A Bastoy, entre les fjords norvégiens et les forêts de pins, vivent plus de cent détenus. Ni barbelés ni barreaux, et à peine cinq vigiles, qui surveillent l’île à partir de trois heures de l’après-midi et les week-ends. Ce sont aussi les prisonniers qui assurent la maintenance du ferry qui assure les liaisons avec le continent. Il y a un cinéma, un centre équestre, des solariums, des barbecues et des pistes de ski. La prison est écologique et quasiment autonome, les prisonniers sont responsabilisés en participant au travail quotidien, ils font pousser des légumes, s’occupent des poules, des moutons, des vaches…

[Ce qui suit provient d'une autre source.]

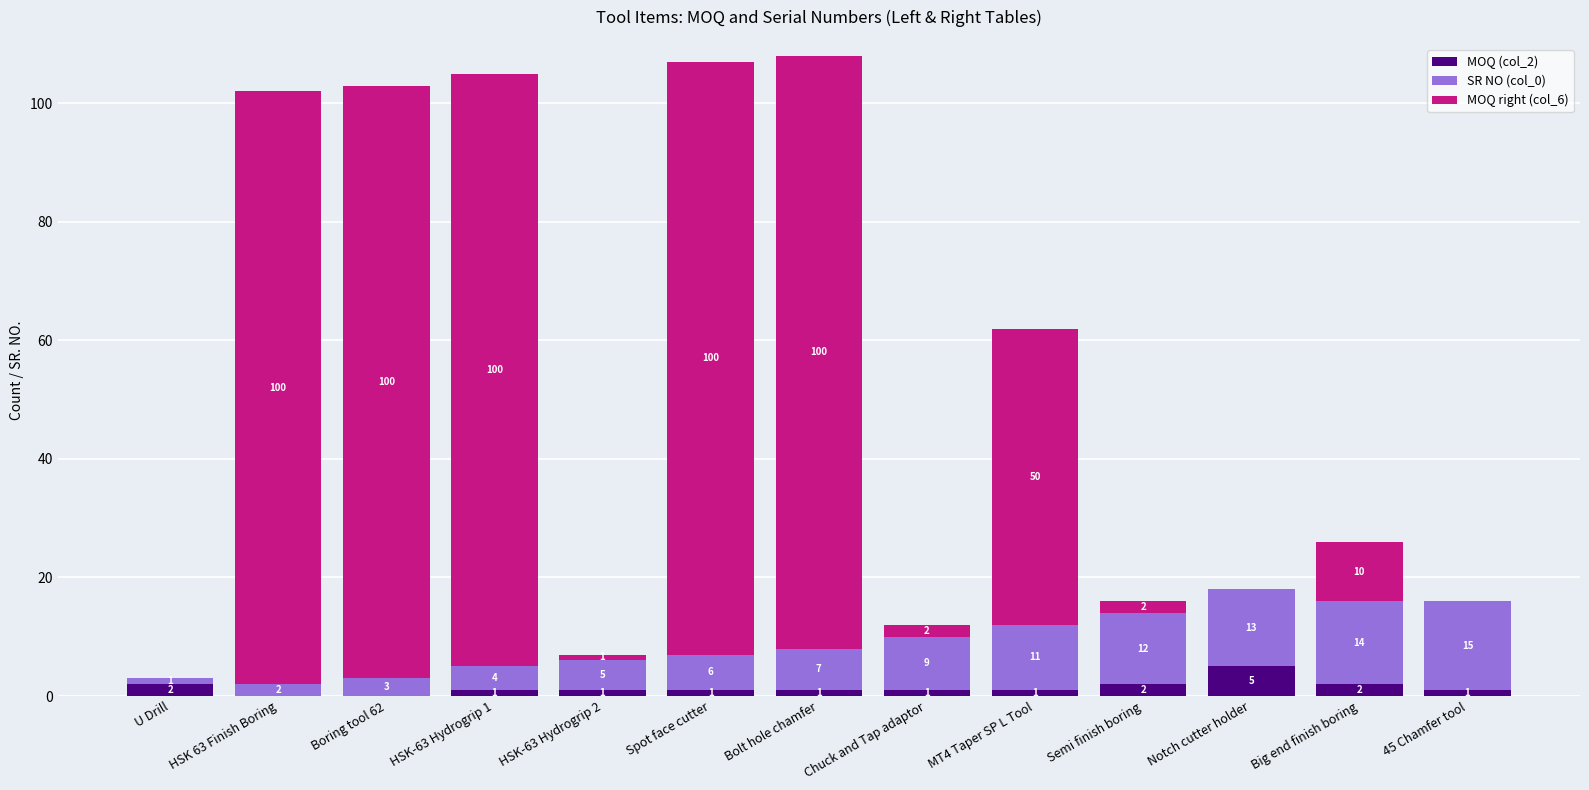

What is the highest value of the MOQ (col_2) series?

5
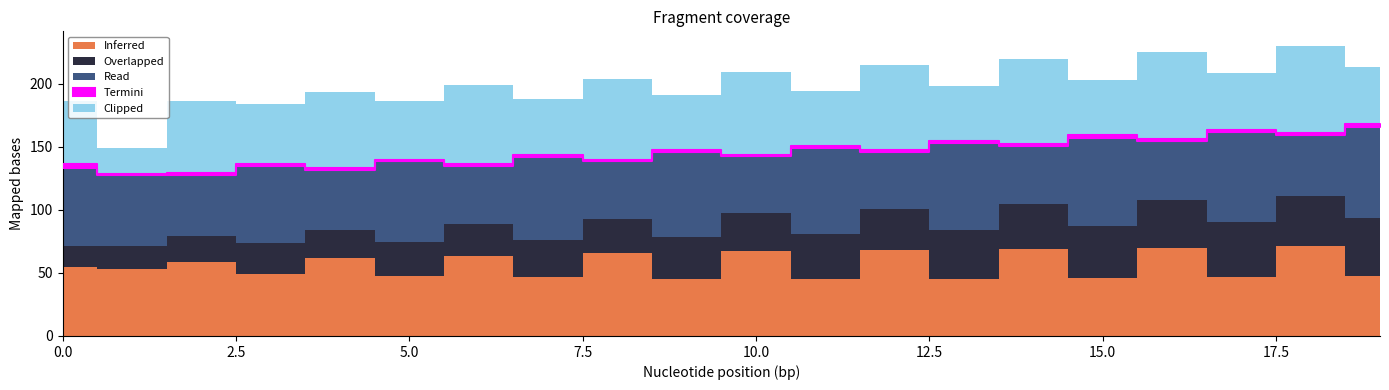

Is it true that Overlapped equals 11.5 at 2?

False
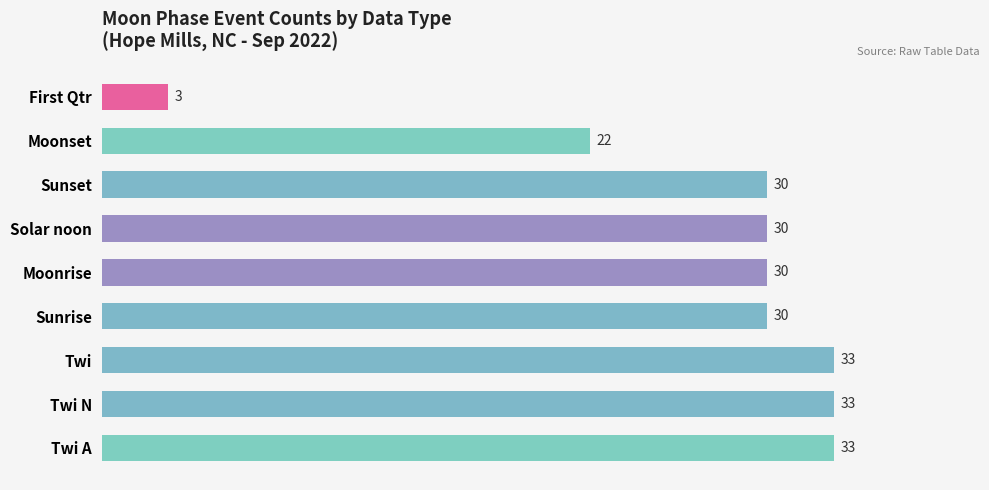

What is the average value?

27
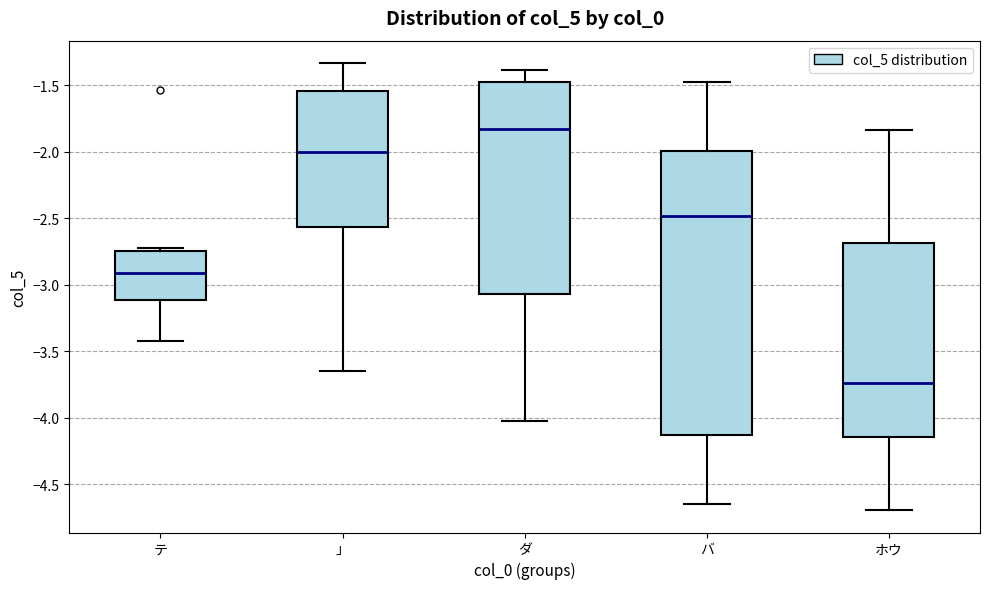

Which box is the tallest, from its lower edge to its upper edge?

バ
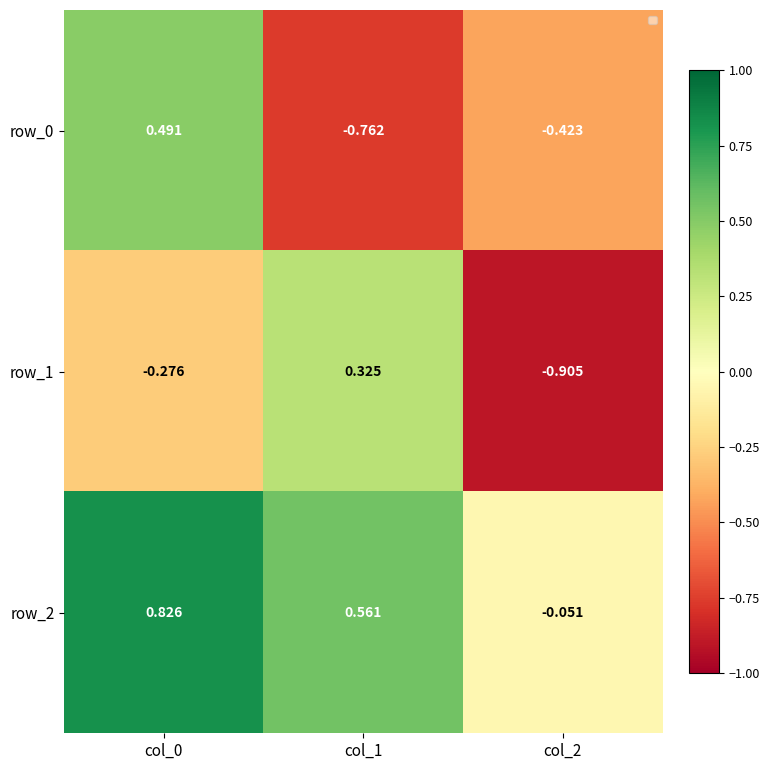

Between col_0 and col_2, which series saw the biggest shift?

row_0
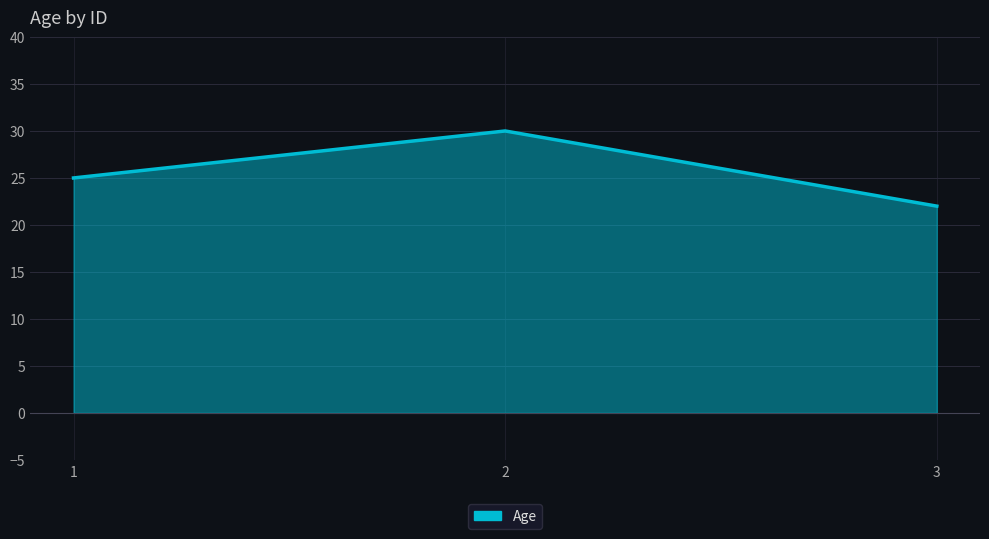

Which has a higher value, 1 or 3?

1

« En Belgique, un prisonnier coûte 150 euros par jour », me dit Jean-Pierre ; à l’inverse, Bastoy ne coûte presque rien. André Grejbine, dans un article de la revue Alternatives Internationales qu’il consacre à la Norvège, dit ceci : « Selon un rapport de 2003, sept prisonniers sur dix étaient au chômage avant leur arrestation, près de la moitié n’avait pas dépassé le collège ; et 40% vivaient au-dessous du seuil de pauvreté, 25% d’entre eux ayant même du mal à financer leurs dépenses courantes. Un tiers des détenus souffrait par ailleurs de problèmes mentaux. » La justice norvégienne pense la réinsertion dès le premier jour d’incarcération et se montre extrêmement modulable. Refusant la systématique très fruste en vigueur aux Etats-Unis, elle tente de s’adapter aux individus, à leur histoire, leur profil psychologique, s’accusant d’abord de ne pas avoir su les intégrer. Dans une autre prison, à Halden, les murs sont dissimulés par des arbres et de grandes baies vitrées permettent à la lumière d’entrer dans la prison. Les autorités ont également investi dans l’achat d’oeuvres d’art pour que les détenus puissent au quotidien se familiariser avec le « beau » 3.

Quand Thomas More invente le terme « utopie » en 1516, il lui donne deux sens, celui d’utopia, qui veut dire « non-lieu » et celui d’eutopia, littéralement « lieu bon » ou « lieu du Bon». Entre prison et société, soit lieu et non-lieu, il y a une porosité radicale et une perméabilité. Si la prison est le reflet de la société, la société peut elle aussi devenir le reflet de la prison. Gageons que Bastoy devienne un exemple… Toutefois, en attendant que les choses changent, il faut compter sur le bon vouloir de personnes comme Jean-Pierre, et d’autres, visiteurs de prison, écrivains publics, bénévoles des plateformes de réinsertion.

Notes:

  1. Pour rappel, un aumônier est un laïc de n’importe quelle religion mandaté par un ecclésiastique de haut rang pour célébrer le culte en un lieu précis.
  2. Témoignages qui corroborent ceux que l’on peut lire sur le très bon site www.prison.eu.org.